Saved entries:
+ + +

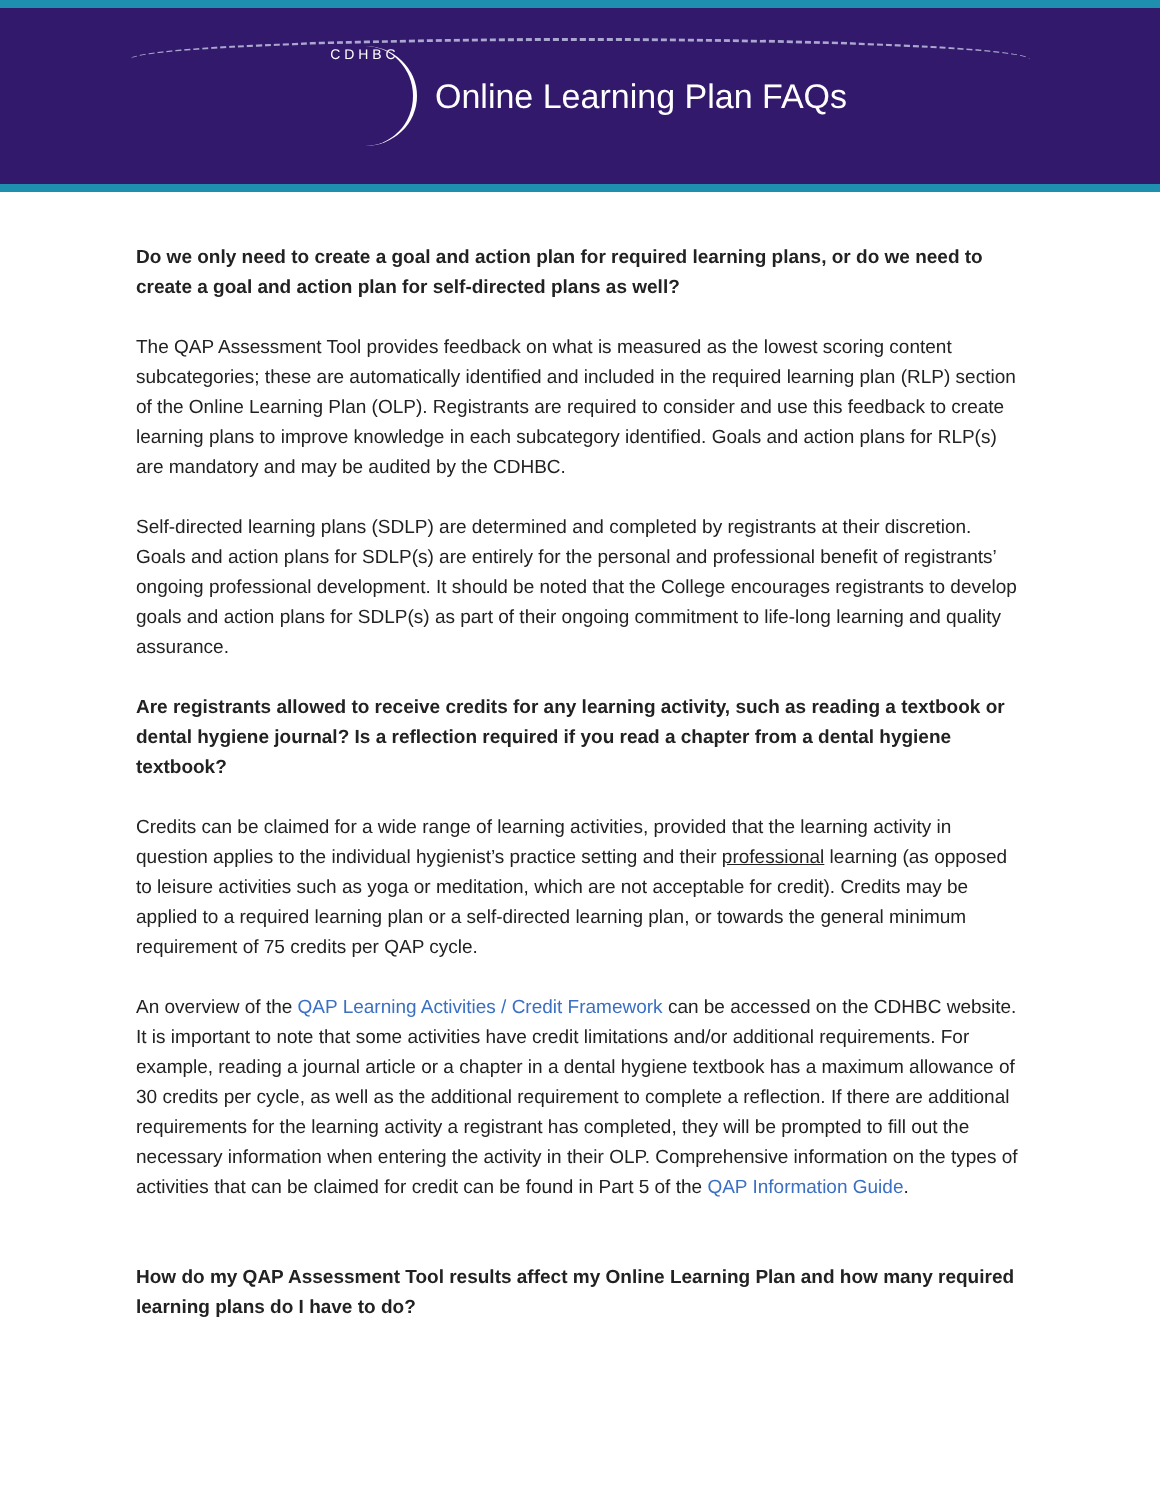C D H B C
Online Learning Plan FAQs
Do we only need to create a goal and action plan for required learning plans, or do we need to create a goal and action plan for self-directed plans as well?
The QAP Assessment Tool provides feedback on what is measured as the lowest scoring content subcategories; these are automatically identified and included in the required learning plan (RLP) section of the Online Learning Plan (OLP). Registrants are required to consider and use this feedback to create learning plans to improve knowledge in each subcategory identified. Goals and action plans for RLP(s) are mandatory and may be audited by the CDHBC.
Self-directed learning plans (SDLP) are determined and completed by registrants at their discretion. Goals and action plans for SDLP(s) are entirely for the personal and professional benefit of registrants’ ongoing professional development. It should be noted that the College encourages registrants to develop goals and action plans for SDLP(s) as part of their ongoing commitment to life-long learning and quality assurance.
Are registrants allowed to receive credits for any learning activity, such as reading a textbook or dental hygiene journal? Is a reflection required if you read a chapter from a dental hygiene textbook?
Credits can be claimed for a wide range of learning activities, provided that the learning activity in question applies to the individual hygienist’s practice setting and their professional learning (as opposed to leisure activities such as yoga or meditation, which are not acceptable for credit). Credits may be applied to a required learning plan or a self-directed learning plan, or towards the general minimum requirement of 75 credits per QAP cycle.
An overview of the QAP Learning Activities / Credit Framework can be accessed on the CDHBC website. It is important to note that some activities have credit limitations and/or additional requirements. For example, reading a journal article or a chapter in a dental hygiene textbook has a maximum allowance of 30 credits per cycle, as well as the additional requirement to complete a reflection. If there are additional requirements for the learning activity a registrant has completed, they will be prompted to fill out the necessary information when entering the activity in their OLP. Comprehensive information on the types of activities that can be claimed for credit can be found in Part 5 of the QAP Information Guide.
How do my QAP Assessment Tool results affect my Online Learning Plan and how many required learning plans do I have to do?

+ + +

Directions for this task -> Where a picture appears, skip it and copy the rest of the data word for word.

Result for this exercise ->
C D H B C
Online Learning Plan FAQs
Do we only need to create a goal and action plan for required learning plans, or do we need to create a goal and action plan for self-directed plans as well?
The QAP Assessment Tool provides feedback on what is measured as the lowest scoring content subcategories; these are automatically identified and included in the required learning plan (RLP) section of the Online Learning Plan (OLP). Registrants are required to consider and use this feedback to create learning plans to improve knowledge in each subcategory identified. Goals and action plans for RLP(s) are mandatory and may be audited by the CDHBC.
Self-directed learning plans (SDLP) are determined and completed by registrants at their discretion. Goals and action plans for SDLP(s) are entirely for the personal and professional benefit of registrants’ ongoing professional development. It should be noted that the College encourages registrants to develop goals and action plans for SDLP(s) as part of their ongoing commitment to life-long learning and quality assurance.
Are registrants allowed to receive credits for any learning activity, such as reading a textbook or dental hygiene journal? Is a reflection required if you read a chapter from a dental hygiene textbook?
Credits can be claimed for a wide range of learning activities, provided that the learning activity in question applies to the individual hygienist’s practice setting and their professional learning (as opposed to leisure activities such as yoga or meditation, which are not acceptable for credit). Credits may be applied to a required learning plan or a self-directed learning plan, or towards the general minimum requirement of 75 credits per QAP cycle.
An overview of the QAP Learning Activities / Credit Framework can be accessed on the CDHBC website. It is important to note that some activities have credit limitations and/or additional requirements. For example, reading a journal article or a chapter in a dental hygiene textbook has a maximum allowance of 30 credits per cycle, as well as the additional requirement to complete a reflection. If there are additional requirements for the learning activity a registrant has completed, they will be prompted to fill out the necessary information when entering the activity in their OLP. Comprehensive information on the types of activities that can be claimed for credit can be found in Part 5 of the QAP Information Guide.
How do my QAP Assessment Tool results affect my Online Learning Plan and how many required learning plans do I have to do?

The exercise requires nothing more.